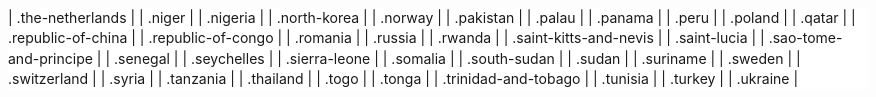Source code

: | .the-netherlands |
| .niger |
| .nigeria |
| .north-korea |
| .norway |
| .pakistan |
| .palau |
| .panama |
| .peru |
| .poland |
| .qatar |
| .republic-of-china |
| .republic-of-congo |
| .romania |
| .russia |
| .rwanda |
| .saint-kitts-and-nevis |
| .saint-lucia |
| .sao-tome-and-principe |
| .senegal |
| .seychelles |
| .sierra-leone |
| .somalia |
| .south-sudan |
| .sudan |
| .suriname |
| .sweden |
| .switzerland |
| .syria |
| .tanzania |
| .thailand |
| .togo |
| .tonga |
| .trinidad-and-tobago |
| .tunisia |
| .turkey |
| .ukraine |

+ + + + +

*WHAT YOU HAVE TO DO*. Reproduce all of the lines above character for character, omitting the pictures.

*ANSWER TO THE EXERCISE*.
Source code

: | .the-netherlands |
| .niger |
| .nigeria |
| .north-korea |
| .norway |
| .pakistan |
| .palau |
| .panama |
| .peru |
| .poland |
| .qatar |
| .republic-of-china |
| .republic-of-congo |
| .romania |
| .russia |
| .rwanda |
| .saint-kitts-and-nevis |
| .saint-lucia |
| .sao-tome-and-principe |
| .senegal |
| .seychelles |
| .sierra-leone |
| .somalia |
| .south-sudan |
| .sudan |
| .suriname |
| .sweden |
| .switzerland |
| .syria |
| .tanzania |
| .thailand |
| .togo |
| .tonga |
| .trinidad-and-tobago |
| .tunisia |
| .turkey |
| .ukraine |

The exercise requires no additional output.